Love Your Success But Don’t Take It Personally


We all can be difficult.


In fact, “the difficult people”, is the most common response I get when I ask people what they dislike most about their work.

While it is natural for most people at work to be different to you, it is not necessary for that difference to cause you difficulty.

Now some people may say “well that’s all great in theory, but tell that to the other person!”. 

I understand that response. I know that frustration. I also know that when I’ve looked beyond loving and protecting my own success, I’ve found space to accept difference – but only when I’ve let go of my choice to take things personally.


“When business owners become distracted by their personal differences, such as communication styles, attitudes, beliefs and motivations, the following behaviours are commonplace:”


  • Responding emotively to suggestions and challenges; 
  • Superficial questioning of other’s motives;
  • Unproductive sensitivity to performance feedback;
  • Adopting an ‘us’ vs ‘them’ mentality; and
  • Avoiding conflict all together.

While we are all told it is important to be yourself, this is the very essence of difference. But our personal differences can be accommodated when we pursue our success through 3 more inclusive and common perspectives: system, role and self.

1. System – we all exist in a system.
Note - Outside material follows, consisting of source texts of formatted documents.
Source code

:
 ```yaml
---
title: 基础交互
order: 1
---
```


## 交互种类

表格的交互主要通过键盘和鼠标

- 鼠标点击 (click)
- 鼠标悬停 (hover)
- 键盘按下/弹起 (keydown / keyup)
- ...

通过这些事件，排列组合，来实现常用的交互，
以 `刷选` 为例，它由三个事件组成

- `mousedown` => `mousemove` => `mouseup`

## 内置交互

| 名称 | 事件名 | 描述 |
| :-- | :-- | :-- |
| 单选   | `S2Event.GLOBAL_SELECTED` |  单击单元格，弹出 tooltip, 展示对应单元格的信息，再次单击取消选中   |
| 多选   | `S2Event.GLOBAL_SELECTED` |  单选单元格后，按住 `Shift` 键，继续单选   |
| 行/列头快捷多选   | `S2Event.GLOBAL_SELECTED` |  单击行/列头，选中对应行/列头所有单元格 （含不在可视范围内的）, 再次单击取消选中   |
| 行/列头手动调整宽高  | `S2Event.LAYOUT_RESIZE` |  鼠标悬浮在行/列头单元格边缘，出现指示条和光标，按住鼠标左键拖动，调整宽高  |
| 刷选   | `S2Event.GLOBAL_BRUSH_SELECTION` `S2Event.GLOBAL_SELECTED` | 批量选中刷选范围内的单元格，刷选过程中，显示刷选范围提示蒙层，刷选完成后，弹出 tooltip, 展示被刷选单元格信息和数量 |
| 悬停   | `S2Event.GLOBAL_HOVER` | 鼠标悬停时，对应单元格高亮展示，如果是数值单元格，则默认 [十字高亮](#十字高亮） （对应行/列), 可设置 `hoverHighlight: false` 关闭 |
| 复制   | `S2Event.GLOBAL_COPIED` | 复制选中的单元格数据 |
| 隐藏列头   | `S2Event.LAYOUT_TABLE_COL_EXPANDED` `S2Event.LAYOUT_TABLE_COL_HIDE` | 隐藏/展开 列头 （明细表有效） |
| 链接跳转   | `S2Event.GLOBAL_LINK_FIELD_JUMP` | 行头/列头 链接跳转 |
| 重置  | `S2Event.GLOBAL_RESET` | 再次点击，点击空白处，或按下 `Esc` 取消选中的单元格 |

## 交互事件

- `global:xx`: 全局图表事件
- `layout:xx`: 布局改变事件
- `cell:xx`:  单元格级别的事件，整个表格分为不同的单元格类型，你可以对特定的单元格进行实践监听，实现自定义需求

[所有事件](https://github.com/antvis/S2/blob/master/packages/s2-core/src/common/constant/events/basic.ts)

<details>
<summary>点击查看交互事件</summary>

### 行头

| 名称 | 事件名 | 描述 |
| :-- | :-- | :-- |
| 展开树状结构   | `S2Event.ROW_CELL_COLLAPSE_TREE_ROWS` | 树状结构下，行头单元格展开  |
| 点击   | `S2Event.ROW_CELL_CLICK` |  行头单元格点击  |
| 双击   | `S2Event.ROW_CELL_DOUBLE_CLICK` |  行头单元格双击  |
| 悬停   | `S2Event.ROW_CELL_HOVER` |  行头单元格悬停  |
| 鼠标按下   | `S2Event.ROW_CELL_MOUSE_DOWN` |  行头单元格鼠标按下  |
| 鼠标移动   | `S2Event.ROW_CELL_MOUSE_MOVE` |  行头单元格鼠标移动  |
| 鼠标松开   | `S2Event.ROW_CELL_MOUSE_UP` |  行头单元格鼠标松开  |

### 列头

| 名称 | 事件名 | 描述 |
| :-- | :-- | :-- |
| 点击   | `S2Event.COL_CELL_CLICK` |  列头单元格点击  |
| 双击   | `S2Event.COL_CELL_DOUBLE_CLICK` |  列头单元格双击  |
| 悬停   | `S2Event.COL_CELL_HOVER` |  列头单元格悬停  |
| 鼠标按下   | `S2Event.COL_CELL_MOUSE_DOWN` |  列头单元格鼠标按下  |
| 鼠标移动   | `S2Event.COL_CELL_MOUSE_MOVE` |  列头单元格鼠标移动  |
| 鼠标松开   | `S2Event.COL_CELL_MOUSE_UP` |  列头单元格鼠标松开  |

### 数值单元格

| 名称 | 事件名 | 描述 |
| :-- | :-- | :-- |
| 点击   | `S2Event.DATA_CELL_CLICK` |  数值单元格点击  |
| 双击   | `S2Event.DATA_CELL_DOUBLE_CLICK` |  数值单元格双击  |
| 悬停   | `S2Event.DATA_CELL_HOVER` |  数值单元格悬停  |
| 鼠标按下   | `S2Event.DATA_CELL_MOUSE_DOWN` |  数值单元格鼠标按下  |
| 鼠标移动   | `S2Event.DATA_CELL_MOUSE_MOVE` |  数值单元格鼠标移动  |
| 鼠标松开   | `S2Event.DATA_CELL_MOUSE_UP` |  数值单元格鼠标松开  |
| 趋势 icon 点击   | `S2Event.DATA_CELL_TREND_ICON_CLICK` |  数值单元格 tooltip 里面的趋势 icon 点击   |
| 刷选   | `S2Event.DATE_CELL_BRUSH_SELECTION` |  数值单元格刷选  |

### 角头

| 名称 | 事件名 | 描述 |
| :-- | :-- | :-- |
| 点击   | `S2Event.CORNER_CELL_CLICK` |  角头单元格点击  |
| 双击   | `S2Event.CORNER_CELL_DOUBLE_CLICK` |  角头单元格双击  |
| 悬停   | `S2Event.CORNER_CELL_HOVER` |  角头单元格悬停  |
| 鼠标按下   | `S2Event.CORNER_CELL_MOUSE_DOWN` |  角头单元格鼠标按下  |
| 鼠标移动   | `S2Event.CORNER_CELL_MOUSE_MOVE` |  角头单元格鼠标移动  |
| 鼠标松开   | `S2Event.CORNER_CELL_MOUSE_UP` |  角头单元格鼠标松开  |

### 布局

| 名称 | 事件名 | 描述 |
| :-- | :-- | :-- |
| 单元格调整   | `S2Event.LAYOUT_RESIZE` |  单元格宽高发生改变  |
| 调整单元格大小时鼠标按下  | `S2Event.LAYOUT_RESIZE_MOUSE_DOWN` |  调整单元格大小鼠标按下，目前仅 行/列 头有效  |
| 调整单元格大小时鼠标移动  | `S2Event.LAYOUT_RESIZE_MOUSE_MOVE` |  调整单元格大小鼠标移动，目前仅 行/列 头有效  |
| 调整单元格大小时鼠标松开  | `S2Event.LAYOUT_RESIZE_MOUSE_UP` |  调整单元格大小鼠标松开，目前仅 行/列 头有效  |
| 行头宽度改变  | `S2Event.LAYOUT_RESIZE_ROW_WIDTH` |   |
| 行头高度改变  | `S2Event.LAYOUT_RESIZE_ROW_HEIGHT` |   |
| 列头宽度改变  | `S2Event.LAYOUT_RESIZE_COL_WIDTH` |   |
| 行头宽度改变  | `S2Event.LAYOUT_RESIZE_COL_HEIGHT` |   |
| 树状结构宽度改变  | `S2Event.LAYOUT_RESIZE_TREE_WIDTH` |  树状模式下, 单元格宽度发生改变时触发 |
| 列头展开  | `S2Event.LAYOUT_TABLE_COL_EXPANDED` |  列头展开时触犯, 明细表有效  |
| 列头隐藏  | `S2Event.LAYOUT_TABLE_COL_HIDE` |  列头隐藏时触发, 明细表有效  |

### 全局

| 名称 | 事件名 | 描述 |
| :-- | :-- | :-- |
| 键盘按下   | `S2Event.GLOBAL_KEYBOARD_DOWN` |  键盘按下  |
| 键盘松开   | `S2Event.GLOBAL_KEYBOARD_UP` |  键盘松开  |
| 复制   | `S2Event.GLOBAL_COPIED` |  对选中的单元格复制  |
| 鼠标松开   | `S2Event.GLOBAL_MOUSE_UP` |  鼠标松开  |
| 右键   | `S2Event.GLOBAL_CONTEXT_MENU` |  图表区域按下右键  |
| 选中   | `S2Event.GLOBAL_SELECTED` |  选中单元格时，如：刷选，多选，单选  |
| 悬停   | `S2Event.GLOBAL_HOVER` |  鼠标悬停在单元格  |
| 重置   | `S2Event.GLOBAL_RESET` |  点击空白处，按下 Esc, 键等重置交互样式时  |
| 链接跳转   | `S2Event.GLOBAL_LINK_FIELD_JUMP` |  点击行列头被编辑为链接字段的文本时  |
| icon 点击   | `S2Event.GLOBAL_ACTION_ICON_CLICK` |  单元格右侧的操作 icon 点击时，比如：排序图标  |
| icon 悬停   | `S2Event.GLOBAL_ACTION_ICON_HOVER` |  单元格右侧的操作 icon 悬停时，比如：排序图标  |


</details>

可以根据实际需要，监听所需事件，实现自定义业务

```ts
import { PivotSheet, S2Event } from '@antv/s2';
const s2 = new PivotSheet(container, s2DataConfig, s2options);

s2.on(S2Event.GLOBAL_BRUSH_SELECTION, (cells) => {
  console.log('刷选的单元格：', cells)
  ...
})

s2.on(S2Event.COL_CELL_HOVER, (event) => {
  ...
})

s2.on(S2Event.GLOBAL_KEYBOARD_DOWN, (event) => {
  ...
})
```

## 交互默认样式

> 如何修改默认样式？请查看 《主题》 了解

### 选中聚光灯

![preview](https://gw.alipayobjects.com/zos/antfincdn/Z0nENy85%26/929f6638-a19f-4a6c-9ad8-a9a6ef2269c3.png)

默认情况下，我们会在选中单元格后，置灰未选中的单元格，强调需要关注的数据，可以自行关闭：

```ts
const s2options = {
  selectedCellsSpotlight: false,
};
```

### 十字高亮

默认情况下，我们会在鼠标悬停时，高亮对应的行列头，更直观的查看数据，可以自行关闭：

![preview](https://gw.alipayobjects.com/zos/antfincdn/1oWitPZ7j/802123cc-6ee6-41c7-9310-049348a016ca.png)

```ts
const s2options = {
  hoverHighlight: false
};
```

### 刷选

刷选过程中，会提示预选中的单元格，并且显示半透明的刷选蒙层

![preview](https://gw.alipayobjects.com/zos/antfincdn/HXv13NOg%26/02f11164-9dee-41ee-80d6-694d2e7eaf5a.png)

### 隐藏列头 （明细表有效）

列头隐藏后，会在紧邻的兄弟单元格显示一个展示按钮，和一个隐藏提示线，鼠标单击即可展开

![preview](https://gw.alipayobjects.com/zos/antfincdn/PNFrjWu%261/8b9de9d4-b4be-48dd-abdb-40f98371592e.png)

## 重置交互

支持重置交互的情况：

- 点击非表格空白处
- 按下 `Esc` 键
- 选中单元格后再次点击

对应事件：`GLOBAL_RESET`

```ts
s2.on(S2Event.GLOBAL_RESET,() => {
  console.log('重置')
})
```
Be it a group, team, business, community, family, or network, when properly run our systems provide common and inclusive purposes for all participants.

2. Role – we all have roles within our systems. Your duties in your systems, if defined correctly and known, should be complimentary and provide common and inclusive purposes with other’s.

3. Self – we all bring our ‘self’ to our role. You bring ‘yourself’,I bring ‘myself’, they bring ‘themselves’. Our ‘selves’ provide a common point of reference for understanding differences to others.


“By seeking to understand people from the perspective of their ‘self ’, in a ‘role’, in a ‘system’, we will be better placed to put aside the differences that may exist, or if necessary, resolve them.”


When you shift the focus of your success from a personal perspective, you will find common ground to understand another’s position and actions to resolve and address difficulties.

By all means love your success, but don’t take it personally.